#### Instrucciones de tareas
a – Responde estas preguntas sobre el texto acerca de Olivia Ruiz:
(i) ¿En qué ciudad nació Olivia Ruiz?
(ii) ¿En qué año participó en el primer Star Academy de la televisión francesa?
(iii) ¿Cuántos de sus abuelos tuvieron que abandonar España huyendo de la Guerra Civil?
b – Reproduce sin cambios el fragmento del texto sobre Olivia Ruiz comprendido entre "Tres de sus" y "entona Mi Quijote.", ambos inclusive.
c – Prosigue el texto sobre la cantante Olivia Ruiz a partir del punto en que termina.

“Tengo la sensación de ser mi abuela remontando los Pirineos hace ochenta años”. Olivia Blanc (1980, más conocida como Olivia Ruiz) es una cantante de sangre y ascendencia española, nacida en Marsella (Francia), famosa desde su participación en el primer Star Academy (Operación Triunfo) de la televisión francesa, en 2001. Conquista los escenarios con melena morena y cuerpo cimbreante, vestida de faralaes o cuero rocanrol, en francés y en español, poniéndole pasión a todos los acentos, del rap a la chanson.
Tres de sus abuelos tuvieron que abandonar España huyendo de la Guerra Civil. Olivia es fruto del hambre y el frío, de la injusticia y el desarraigo, del dolor. Canta y baila muy bien, es enérgica sobre el escenario, intercala idiomas y puede presentar mil caras frente al público, parecer dulce o salvaje, mientras interpreta J'traine des pieds (“Arrastro mis pies”) o entona Mi Quijote.

#### Entradas del conjunto de datos
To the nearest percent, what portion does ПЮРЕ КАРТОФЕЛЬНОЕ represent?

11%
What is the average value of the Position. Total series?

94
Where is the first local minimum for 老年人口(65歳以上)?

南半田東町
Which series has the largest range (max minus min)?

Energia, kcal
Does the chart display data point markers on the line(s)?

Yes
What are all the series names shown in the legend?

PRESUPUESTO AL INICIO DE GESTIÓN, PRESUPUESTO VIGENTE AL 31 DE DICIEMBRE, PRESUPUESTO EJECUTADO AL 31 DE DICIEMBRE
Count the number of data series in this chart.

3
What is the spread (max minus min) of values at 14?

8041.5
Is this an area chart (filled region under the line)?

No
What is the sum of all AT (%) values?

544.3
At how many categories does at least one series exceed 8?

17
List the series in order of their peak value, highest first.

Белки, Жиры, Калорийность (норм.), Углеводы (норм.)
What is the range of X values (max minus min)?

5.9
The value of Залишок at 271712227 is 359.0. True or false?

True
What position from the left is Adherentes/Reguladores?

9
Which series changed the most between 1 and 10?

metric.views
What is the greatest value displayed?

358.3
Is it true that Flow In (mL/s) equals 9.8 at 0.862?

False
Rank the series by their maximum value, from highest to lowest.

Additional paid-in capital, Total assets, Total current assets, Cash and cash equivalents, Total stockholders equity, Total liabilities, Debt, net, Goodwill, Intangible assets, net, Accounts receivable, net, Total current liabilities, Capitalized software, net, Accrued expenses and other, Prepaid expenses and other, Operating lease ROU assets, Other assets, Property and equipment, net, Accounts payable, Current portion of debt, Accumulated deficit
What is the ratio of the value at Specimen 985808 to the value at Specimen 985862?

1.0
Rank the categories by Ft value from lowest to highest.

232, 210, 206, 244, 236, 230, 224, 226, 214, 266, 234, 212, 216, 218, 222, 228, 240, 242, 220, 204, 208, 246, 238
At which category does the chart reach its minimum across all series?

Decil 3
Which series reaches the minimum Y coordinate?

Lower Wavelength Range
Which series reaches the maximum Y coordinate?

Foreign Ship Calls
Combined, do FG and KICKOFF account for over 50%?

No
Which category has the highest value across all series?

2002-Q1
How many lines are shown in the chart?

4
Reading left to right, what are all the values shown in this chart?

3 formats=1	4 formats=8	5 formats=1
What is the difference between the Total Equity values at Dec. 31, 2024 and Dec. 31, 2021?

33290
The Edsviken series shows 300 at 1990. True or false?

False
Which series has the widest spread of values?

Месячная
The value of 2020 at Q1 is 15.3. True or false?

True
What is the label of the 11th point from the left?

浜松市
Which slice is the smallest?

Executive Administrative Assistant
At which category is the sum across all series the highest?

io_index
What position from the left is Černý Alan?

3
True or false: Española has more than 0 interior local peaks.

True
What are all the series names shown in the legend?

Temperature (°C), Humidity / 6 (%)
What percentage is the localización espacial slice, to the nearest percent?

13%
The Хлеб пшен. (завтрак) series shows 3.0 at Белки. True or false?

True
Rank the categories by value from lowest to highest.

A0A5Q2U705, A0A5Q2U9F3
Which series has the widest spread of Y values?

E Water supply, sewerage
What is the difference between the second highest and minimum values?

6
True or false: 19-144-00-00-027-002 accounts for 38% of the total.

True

#### Respuestas del ejercicio
a –
(i) En Marsella (Francia).
(ii) En 2001.
(iii) Tres.

b –
Tres de sus abuelos tuvieron que abandonar España huyendo de la Guerra Civil. Olivia es fruto del hambre y el frío, de la injusticia y el desarraigo, del dolor. Canta y baila muy bien, es enérgica sobre el escenario, intercala idiomas y puede presentar mil caras frente al público, parecer dulce o salvaje, mientras interpreta J'traine des pieds (“Arrastro mis pies”) o entona Mi Quijote.

c –
La sangre tira, la memoria arrastra. Ahora, aprovechando el éxito de su carrera musical y dispuesta a darnos a conocer quién es realmente Olivia Ruiz, ha escrito su primera novela, que se llama El color de tus recuerdos y publica en España Duomo ediciones. Es una saga familiar, un homenaje especial a las mujeres de su familia, españolas refugiadas en Francia, obligadas a huir, despojadas de todo, decididas a seguir adelante, aunque fuese en tierra extranjera. Por miles se contaban, cruzando la frontera en el invierno más gélido. Emigrantes españoles, refugiados de guerra, hambrientos, descalzos, derrotados y esperanzados seres humanos poniendo su vida a salvo. Igual que Antonio Machado y tantos otros, también tres hermanas -Leonor, Rita y Carmen-, tres niñas solas, cruzaron la frontera con seis, diez y dieciséis años, para buscar refugio muy lejos de su casa y, ya por siempre, separadas de sus padres. La mediana de ellas es ascendiente directa de la cantante que triunfó en el show televisivo varias generaciones después.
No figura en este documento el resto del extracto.